Start of Working data

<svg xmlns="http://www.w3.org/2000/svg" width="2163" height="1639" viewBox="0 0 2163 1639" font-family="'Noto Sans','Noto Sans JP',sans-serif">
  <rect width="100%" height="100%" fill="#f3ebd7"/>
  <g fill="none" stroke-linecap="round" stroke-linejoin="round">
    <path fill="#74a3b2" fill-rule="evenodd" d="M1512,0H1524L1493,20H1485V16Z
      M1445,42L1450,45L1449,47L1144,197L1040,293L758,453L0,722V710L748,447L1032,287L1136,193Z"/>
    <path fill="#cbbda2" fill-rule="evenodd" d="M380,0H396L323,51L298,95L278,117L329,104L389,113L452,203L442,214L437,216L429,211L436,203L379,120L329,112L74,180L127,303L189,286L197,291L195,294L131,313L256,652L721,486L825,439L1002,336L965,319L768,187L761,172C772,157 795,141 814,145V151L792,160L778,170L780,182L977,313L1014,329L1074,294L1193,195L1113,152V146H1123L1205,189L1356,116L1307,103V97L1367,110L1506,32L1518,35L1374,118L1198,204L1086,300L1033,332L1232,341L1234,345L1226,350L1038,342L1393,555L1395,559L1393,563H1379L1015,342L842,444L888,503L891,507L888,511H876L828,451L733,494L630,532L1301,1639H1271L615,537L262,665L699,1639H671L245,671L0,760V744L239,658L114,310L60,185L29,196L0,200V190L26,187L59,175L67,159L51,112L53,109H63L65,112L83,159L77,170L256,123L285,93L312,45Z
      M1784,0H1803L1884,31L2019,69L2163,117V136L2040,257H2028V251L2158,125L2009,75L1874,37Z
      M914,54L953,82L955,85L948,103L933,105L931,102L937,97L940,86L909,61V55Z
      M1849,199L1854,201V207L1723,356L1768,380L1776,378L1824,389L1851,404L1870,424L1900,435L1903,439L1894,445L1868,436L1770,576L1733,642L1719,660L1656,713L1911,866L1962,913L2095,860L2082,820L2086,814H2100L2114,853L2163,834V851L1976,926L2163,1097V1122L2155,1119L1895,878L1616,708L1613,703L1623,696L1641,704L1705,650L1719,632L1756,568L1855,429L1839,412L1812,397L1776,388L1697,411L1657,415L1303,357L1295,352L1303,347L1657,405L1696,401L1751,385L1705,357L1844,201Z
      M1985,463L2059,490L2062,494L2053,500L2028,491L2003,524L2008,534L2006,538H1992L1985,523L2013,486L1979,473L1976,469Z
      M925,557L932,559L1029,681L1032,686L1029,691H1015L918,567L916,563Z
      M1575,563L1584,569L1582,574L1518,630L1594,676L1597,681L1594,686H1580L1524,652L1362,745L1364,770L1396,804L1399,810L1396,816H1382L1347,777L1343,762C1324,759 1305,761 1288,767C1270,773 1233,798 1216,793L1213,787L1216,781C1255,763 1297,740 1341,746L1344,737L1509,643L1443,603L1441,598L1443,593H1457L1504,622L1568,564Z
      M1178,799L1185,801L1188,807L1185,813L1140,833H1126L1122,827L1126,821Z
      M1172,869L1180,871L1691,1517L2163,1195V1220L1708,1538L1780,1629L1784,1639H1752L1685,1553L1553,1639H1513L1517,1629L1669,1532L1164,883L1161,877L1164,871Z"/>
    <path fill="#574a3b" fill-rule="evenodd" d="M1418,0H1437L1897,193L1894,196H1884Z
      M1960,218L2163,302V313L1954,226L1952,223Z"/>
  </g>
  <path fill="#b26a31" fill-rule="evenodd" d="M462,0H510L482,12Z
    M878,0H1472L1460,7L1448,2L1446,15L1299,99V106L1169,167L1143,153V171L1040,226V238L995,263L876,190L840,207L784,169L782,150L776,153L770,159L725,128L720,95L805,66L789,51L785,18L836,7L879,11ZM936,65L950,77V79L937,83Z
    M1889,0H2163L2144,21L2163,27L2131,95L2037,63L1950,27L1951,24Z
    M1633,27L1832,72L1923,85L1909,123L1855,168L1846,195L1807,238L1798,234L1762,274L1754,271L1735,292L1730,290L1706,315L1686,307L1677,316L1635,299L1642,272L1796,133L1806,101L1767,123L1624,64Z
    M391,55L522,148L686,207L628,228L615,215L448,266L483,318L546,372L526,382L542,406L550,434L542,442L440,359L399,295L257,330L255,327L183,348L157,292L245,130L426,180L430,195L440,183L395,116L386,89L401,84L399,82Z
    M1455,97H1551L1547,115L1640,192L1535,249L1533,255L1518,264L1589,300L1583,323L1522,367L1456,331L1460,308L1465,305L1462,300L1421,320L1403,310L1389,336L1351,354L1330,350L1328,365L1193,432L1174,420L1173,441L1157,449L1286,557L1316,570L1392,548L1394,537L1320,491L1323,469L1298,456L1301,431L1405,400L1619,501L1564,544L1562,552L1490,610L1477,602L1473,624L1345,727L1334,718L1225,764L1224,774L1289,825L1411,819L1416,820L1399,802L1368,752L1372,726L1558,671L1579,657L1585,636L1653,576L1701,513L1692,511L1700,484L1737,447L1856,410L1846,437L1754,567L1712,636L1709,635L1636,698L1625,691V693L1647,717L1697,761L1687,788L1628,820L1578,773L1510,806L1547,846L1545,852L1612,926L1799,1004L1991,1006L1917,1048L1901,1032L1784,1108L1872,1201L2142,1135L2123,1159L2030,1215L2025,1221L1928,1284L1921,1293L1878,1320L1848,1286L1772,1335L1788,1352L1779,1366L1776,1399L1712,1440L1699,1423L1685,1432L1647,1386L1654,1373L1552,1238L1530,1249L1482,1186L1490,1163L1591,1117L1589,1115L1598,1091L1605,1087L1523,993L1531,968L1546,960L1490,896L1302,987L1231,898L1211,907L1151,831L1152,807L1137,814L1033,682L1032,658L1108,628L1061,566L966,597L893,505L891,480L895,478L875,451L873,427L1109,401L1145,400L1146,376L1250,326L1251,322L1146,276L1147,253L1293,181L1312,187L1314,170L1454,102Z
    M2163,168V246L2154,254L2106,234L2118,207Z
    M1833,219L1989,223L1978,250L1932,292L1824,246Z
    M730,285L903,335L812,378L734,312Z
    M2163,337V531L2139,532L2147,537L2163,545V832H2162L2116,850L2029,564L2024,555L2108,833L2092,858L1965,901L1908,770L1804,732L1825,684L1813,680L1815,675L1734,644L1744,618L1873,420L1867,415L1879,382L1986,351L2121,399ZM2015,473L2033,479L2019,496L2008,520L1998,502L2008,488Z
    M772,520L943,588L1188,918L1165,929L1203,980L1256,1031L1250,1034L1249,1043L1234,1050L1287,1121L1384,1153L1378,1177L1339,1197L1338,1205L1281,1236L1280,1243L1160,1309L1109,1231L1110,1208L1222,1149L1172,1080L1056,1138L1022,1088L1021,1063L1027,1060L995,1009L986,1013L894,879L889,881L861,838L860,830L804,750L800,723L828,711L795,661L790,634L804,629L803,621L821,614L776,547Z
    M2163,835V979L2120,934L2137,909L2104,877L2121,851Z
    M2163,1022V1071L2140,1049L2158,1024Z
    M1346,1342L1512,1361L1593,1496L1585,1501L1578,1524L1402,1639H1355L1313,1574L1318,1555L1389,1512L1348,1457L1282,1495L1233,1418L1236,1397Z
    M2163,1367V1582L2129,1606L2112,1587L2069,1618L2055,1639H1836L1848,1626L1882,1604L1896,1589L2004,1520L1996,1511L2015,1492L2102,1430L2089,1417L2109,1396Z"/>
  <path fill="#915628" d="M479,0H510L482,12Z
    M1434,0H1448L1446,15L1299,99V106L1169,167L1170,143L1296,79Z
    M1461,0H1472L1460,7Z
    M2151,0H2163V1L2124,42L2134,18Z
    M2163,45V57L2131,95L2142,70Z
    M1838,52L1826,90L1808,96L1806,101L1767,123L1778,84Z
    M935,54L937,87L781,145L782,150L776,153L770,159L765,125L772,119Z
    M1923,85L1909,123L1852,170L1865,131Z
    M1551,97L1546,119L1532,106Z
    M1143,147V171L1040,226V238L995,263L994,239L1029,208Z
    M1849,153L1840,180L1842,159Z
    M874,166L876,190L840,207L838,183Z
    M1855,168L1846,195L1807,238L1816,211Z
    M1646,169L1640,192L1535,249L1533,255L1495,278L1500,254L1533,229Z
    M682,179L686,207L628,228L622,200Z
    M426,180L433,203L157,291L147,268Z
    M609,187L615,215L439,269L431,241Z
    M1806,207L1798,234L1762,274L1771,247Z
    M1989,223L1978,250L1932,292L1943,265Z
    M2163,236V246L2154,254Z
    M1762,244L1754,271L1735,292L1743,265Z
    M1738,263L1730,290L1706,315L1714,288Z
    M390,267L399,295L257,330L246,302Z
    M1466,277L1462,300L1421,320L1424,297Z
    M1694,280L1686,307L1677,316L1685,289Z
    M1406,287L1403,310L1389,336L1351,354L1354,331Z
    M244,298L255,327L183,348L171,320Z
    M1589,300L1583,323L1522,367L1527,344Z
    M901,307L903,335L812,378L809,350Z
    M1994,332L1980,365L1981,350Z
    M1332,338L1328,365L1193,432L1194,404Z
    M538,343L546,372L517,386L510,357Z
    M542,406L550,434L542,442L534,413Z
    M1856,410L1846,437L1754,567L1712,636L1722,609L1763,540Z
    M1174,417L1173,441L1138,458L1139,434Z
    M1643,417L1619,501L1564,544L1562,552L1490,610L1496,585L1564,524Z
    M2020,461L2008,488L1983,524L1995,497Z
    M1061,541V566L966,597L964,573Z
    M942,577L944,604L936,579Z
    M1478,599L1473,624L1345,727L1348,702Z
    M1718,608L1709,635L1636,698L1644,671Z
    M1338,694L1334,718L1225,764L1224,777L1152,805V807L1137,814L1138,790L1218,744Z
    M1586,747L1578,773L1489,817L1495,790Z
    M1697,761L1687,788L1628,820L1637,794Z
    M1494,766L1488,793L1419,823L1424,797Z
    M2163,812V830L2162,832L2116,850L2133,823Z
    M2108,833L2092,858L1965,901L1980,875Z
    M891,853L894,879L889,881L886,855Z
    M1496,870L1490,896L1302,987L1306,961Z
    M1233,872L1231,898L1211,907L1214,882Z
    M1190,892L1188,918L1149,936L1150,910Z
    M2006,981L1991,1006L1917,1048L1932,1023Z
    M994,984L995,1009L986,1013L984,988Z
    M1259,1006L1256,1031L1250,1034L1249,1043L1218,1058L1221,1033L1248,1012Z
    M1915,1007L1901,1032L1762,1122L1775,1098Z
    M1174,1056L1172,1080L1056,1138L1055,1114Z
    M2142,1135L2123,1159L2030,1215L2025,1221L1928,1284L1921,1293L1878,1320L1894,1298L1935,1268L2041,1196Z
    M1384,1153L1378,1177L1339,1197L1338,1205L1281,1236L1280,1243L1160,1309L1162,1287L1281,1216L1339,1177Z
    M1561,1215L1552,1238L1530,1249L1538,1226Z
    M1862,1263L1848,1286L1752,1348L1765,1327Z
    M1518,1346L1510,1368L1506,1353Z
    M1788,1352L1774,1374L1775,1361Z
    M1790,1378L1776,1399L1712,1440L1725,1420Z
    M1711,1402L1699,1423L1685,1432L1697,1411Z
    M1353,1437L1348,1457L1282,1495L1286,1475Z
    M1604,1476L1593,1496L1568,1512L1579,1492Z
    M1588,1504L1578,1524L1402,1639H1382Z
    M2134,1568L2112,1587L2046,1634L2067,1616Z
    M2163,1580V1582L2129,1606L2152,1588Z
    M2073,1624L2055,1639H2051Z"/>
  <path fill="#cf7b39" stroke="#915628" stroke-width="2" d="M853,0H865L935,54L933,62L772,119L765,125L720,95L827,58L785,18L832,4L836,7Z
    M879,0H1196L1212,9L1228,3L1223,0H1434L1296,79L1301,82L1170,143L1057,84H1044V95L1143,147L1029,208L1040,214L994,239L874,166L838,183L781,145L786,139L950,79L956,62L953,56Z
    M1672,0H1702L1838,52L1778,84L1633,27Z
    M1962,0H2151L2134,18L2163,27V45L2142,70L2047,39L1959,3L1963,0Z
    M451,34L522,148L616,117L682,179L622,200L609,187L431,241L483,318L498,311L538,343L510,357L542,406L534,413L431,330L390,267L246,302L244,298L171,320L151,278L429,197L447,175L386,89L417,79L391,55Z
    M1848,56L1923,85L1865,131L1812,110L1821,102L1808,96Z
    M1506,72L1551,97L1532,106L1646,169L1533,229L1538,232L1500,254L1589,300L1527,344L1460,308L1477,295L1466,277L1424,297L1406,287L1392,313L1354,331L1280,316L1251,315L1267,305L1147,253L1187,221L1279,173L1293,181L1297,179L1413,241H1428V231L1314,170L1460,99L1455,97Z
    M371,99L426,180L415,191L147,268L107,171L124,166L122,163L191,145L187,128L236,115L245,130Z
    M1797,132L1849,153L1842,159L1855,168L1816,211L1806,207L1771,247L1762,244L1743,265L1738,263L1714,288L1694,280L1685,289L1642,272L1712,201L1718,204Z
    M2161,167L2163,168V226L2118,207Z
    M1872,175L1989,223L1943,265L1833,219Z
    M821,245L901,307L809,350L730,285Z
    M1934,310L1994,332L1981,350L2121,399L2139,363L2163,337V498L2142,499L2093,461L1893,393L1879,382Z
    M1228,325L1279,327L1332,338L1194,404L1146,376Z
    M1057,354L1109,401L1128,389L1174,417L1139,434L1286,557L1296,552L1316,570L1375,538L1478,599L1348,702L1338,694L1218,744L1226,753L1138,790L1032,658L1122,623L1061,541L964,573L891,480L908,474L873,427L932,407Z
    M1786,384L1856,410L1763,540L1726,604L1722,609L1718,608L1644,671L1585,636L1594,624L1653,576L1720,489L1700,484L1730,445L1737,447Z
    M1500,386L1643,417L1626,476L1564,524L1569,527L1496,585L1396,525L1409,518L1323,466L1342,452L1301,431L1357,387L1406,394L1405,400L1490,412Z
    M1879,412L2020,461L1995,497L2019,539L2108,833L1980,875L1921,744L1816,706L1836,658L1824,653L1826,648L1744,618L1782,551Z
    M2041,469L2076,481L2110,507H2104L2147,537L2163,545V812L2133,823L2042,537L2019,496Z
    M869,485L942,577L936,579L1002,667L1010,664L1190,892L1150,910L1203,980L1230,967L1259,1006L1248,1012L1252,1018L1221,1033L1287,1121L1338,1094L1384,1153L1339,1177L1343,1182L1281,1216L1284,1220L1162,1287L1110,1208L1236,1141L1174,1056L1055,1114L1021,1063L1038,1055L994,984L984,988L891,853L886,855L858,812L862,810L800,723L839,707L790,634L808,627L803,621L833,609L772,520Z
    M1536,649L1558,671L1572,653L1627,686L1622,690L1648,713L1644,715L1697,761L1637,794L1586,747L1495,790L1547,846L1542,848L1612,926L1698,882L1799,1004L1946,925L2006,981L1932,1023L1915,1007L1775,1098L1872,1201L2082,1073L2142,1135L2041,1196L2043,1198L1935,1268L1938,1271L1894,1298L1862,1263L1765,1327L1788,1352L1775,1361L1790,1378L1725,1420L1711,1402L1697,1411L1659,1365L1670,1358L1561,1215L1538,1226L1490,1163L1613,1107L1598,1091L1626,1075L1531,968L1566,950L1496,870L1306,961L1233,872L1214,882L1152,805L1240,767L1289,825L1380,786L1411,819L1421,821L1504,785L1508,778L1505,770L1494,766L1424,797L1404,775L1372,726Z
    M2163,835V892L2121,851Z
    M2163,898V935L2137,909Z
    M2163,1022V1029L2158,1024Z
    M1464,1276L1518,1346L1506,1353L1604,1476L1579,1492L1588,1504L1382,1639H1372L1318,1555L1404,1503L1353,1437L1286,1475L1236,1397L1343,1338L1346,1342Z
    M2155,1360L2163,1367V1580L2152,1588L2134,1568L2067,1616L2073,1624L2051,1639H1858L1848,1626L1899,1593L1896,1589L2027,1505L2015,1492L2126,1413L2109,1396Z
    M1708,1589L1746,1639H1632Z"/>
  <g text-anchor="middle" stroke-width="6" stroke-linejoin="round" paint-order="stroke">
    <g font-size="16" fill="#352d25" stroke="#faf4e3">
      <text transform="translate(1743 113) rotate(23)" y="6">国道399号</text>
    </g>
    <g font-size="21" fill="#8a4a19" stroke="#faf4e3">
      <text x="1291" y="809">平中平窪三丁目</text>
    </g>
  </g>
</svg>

End of Working data

* _Activity_
Find how many lines in the entries include the string "round", and state only the number.

* _Response to the exercise_
2